Further to the above, States induct SOEs for new markets’ creation since it holds the power to support national and regional economic growth via framework programs and public projects. In Brazil (Trebat, 1983) and Greece (Lioukas et al., 1993) for instance, SOEs have initiated alternative energy production and/or telecommunication markets, while in Post-Soviet States (Bilsen & Konings, 1998) and China (Mako & Zhang, 2003) SOEs have developed and controlled the entire market before or until their transition. In this context, public investments migrate to private control by their planning (in Public Private Partnerships (PPP)) or after they close their initial life-cycles.

The topic of this paper concerns the smart cities, which is a quite confusing domain since it has been used by alternative scholars to address multiple urban challenges varying from the “smartness footprint” in a city that can be measured by a set of indexes (Giffinger et al., 2007); to smart energy consumption, transportation and other hard asset management (Neirotti et al., 2014); and to the application of the Information and Communications Technologies (ICT) and the deployment of various e-services in urban areas (Anthopoulos & Vakali, 2012). This last definition will be considered to describe the smart city term for the rest of this paper.

Smart cities suggest a crucial topic because, they deal with important state-of-the-art notions i.e., e-Government service delivery, e-service adoption, social aspects and social networking, wide areas of practice for technological evolution etc. However, it has gained an extensive international attention due to the niche smart city market that has been established, where geopolitical competition is transferred. Furthermore, the traditional competition between cities –that goes beyond the national boundaries- appears to move progressively to the smart domain, where urban agglomerations utilize innovation and ICT to attract residents, visitors and investments (Malecki, 2013). This paper aims to contribute to this research gap with regard to the existence of international smart city competition and questions smart city ownership and management. To this end, this paper considers a niche organization that owns and manages the smart city, while it defines the terms and the means with which the city struggles in this international smart competition. This organization can potentially have various forms such as, SOE; project coalition; private organization; Non-Governmental-Organization (NGO); and a municipal agency. This paper addresses the preferred organization structure of smart cities and tries to answer the following two research questions: “is the preferred organization structure of smart cities SOE?” and “is the smart city SOE a vehicle for international expansion, national trading and competition?

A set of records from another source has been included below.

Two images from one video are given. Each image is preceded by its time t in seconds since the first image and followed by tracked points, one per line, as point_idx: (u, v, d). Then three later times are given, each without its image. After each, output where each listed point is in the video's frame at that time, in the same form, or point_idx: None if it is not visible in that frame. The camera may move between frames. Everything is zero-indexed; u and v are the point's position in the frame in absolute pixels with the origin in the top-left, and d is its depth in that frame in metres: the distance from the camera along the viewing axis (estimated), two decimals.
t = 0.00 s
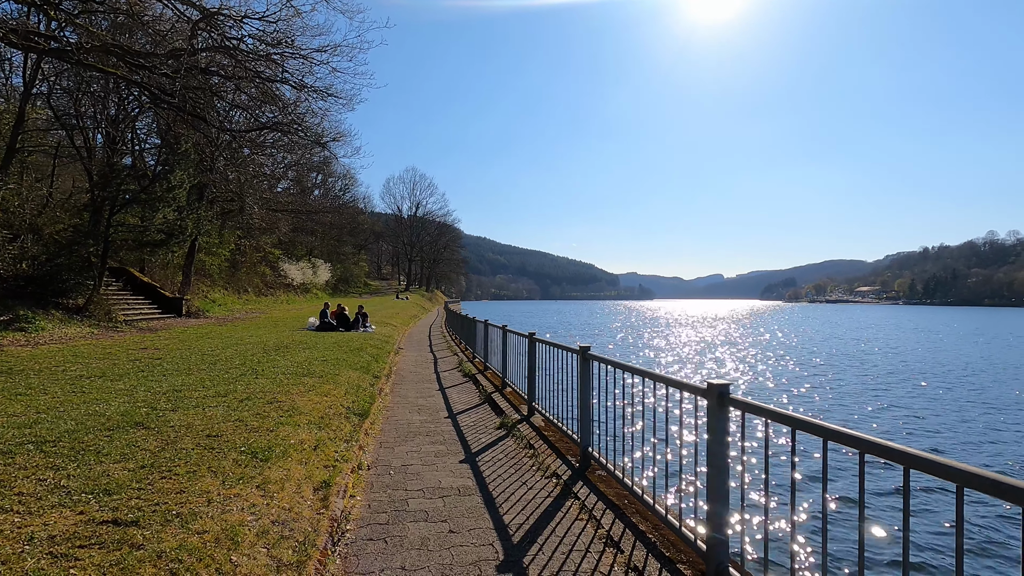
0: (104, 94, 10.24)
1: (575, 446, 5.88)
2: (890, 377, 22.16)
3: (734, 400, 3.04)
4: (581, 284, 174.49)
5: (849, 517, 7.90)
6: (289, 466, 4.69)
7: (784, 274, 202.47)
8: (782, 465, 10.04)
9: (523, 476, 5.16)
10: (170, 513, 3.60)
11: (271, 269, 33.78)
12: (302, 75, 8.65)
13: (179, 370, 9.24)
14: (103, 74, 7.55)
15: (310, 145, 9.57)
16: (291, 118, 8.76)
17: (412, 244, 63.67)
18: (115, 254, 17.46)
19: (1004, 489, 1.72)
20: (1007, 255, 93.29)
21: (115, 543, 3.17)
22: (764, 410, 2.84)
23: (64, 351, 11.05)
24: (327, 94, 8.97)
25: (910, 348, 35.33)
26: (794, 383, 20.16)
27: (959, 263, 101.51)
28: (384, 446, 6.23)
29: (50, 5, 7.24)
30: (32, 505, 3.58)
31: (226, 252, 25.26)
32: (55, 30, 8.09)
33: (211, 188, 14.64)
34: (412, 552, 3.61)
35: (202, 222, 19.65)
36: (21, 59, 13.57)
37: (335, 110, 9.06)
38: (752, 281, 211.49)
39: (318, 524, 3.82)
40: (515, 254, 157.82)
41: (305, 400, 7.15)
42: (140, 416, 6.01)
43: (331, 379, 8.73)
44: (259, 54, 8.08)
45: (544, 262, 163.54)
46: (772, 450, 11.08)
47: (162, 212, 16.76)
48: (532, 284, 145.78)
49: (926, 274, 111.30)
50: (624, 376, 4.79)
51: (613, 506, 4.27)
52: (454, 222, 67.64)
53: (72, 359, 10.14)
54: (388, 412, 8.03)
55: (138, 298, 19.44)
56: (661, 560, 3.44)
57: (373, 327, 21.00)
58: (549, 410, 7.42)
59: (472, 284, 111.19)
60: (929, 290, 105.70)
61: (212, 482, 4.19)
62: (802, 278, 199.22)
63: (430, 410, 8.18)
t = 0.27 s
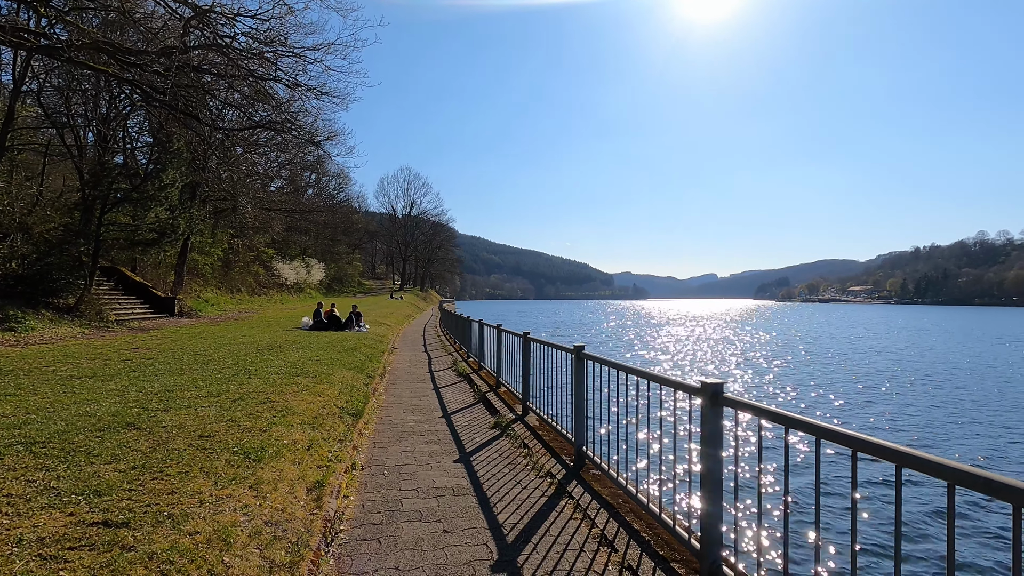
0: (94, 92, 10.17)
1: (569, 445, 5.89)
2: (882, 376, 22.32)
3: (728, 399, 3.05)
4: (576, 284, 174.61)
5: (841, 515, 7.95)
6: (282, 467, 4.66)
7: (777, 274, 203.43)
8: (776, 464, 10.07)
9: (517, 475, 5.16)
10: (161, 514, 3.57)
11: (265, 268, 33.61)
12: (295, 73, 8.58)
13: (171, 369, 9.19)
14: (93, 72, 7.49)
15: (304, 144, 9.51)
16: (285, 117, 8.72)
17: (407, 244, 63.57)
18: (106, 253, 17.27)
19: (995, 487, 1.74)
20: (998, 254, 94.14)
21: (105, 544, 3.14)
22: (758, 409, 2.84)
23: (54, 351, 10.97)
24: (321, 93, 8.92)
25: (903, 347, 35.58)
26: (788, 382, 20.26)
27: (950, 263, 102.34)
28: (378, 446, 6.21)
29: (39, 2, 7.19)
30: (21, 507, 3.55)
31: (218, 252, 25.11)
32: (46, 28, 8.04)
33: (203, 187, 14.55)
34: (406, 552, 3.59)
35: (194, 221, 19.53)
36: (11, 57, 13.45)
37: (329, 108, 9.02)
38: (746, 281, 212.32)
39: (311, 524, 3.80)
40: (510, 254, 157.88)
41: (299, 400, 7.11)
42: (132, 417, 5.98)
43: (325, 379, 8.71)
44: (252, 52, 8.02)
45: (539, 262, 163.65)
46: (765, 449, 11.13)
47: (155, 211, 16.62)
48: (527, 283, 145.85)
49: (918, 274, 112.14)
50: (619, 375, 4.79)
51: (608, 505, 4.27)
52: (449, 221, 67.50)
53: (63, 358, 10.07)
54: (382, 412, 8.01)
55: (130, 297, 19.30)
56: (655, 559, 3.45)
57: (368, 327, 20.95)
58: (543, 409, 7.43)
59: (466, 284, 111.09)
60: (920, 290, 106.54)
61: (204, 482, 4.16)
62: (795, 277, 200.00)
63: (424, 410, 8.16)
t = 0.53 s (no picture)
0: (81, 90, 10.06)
1: (560, 444, 5.91)
2: (871, 375, 22.55)
3: (718, 399, 3.06)
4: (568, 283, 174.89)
5: (828, 512, 8.03)
6: (272, 467, 4.64)
7: (768, 274, 204.84)
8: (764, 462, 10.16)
9: (508, 474, 5.15)
10: (149, 516, 3.54)
11: (255, 268, 33.36)
12: (286, 72, 8.53)
13: (159, 369, 9.13)
14: (80, 69, 7.40)
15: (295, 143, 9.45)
16: (275, 115, 8.65)
17: (398, 244, 63.38)
18: (94, 253, 17.10)
19: (975, 483, 1.77)
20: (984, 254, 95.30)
21: (91, 547, 3.11)
22: (747, 408, 2.85)
23: (40, 351, 10.86)
24: (312, 92, 8.87)
25: (891, 346, 35.95)
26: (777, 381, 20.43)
27: (937, 263, 103.56)
28: (369, 446, 6.19)
29: None
30: (3, 510, 3.50)
31: (208, 251, 24.93)
32: (32, 24, 7.94)
33: (192, 186, 14.43)
34: (396, 552, 3.58)
35: (183, 220, 19.35)
36: None
37: (320, 107, 8.96)
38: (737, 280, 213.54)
39: (301, 525, 3.77)
40: (502, 254, 157.88)
41: (289, 400, 7.08)
42: (119, 418, 5.92)
43: (315, 379, 8.67)
44: (241, 50, 7.95)
45: (531, 262, 163.74)
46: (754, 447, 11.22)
47: (143, 210, 16.41)
48: (519, 283, 145.93)
49: (905, 274, 113.30)
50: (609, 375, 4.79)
51: (598, 504, 4.29)
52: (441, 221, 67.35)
53: (49, 359, 9.98)
54: (373, 412, 7.99)
55: (118, 297, 19.12)
56: (645, 557, 3.47)
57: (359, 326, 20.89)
58: (534, 408, 7.44)
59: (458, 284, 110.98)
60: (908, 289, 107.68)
61: (193, 483, 4.13)
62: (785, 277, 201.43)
63: (416, 409, 8.15)
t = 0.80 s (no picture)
0: (63, 86, 9.90)
1: (549, 443, 5.93)
2: (856, 373, 22.84)
3: (703, 397, 3.10)
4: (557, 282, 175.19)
5: (812, 508, 8.14)
6: (260, 467, 4.62)
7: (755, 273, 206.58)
8: (751, 459, 10.26)
9: (497, 474, 5.16)
10: (134, 517, 3.51)
11: (243, 266, 33.07)
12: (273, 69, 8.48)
13: (144, 370, 9.03)
14: (62, 65, 7.30)
15: (282, 141, 9.39)
16: (262, 113, 8.58)
17: (388, 243, 63.10)
18: (77, 251, 16.85)
19: (951, 478, 1.81)
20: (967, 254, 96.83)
21: (75, 549, 3.07)
22: (731, 406, 2.89)
23: (22, 351, 10.69)
24: (300, 90, 8.82)
25: (876, 344, 36.45)
26: (764, 379, 20.64)
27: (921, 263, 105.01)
28: (358, 446, 6.18)
29: None
30: None
31: (194, 250, 24.65)
32: (13, 19, 7.82)
33: (178, 184, 14.26)
34: (385, 552, 3.58)
35: (168, 218, 19.12)
36: None
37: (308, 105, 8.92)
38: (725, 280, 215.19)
39: (289, 525, 3.76)
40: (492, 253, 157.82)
41: (277, 400, 7.04)
42: (104, 419, 5.84)
43: (304, 379, 8.62)
44: (229, 47, 7.87)
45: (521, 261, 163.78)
46: (741, 444, 11.33)
47: (128, 208, 16.18)
48: (509, 282, 145.97)
49: (890, 273, 114.84)
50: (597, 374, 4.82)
51: (587, 502, 4.31)
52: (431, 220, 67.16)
53: (32, 359, 9.83)
54: (362, 412, 7.97)
55: (102, 296, 18.87)
56: (632, 554, 3.50)
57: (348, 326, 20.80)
58: (523, 407, 7.46)
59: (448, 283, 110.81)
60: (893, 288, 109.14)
61: (179, 484, 4.10)
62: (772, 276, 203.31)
63: (405, 409, 8.15)
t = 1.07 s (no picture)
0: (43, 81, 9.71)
1: (536, 441, 5.96)
2: (839, 370, 23.15)
3: (688, 394, 3.14)
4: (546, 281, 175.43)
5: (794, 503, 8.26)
6: (245, 467, 4.59)
7: (741, 272, 208.59)
8: (736, 456, 10.37)
9: (485, 472, 5.18)
10: (117, 518, 3.47)
11: (227, 265, 32.69)
12: (258, 66, 8.42)
13: (127, 370, 8.91)
14: (41, 59, 7.18)
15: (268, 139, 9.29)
16: (248, 110, 8.49)
17: (375, 241, 62.70)
18: (57, 249, 16.55)
19: (927, 472, 1.86)
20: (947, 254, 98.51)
21: (57, 551, 3.04)
22: (717, 404, 2.93)
23: None
24: (286, 87, 8.76)
25: (858, 342, 36.98)
26: (749, 377, 20.85)
27: (903, 262, 106.67)
28: (345, 445, 6.16)
29: None
30: None
31: (177, 248, 24.32)
32: None
33: (161, 181, 14.05)
34: (372, 551, 3.58)
35: (152, 215, 18.84)
36: None
37: (293, 102, 8.86)
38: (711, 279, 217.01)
39: (275, 525, 3.74)
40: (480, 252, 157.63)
41: (263, 399, 6.99)
42: (85, 419, 5.76)
43: (290, 378, 8.55)
44: (213, 43, 7.80)
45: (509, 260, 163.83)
46: (726, 441, 11.46)
47: (111, 206, 15.93)
48: (497, 281, 145.90)
49: (872, 272, 116.51)
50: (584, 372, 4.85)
51: (573, 499, 4.35)
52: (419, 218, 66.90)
53: (10, 360, 9.64)
54: (349, 411, 7.94)
55: (83, 295, 18.55)
56: (618, 550, 3.54)
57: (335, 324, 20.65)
58: (511, 405, 7.49)
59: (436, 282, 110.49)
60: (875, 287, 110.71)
61: (163, 485, 4.06)
62: (758, 275, 205.41)
63: (392, 408, 8.12)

These two questions are very important to be answered for both the domains of smart cities and SOEs because, they request the determination of the organizational structures and the business models that smart cities adopt in order to sustain and compete in the international arena. In case that the preferred organizational structure will be confirmed to be a SOE, new areas for scientific study rise: smart cities beyond their technological interest comprise an extensive and emerging market accounting more than U.S. $240 billion (Korea IT Times, 2012), while they’ve become living labs and means that attract investments and sell products and expertise.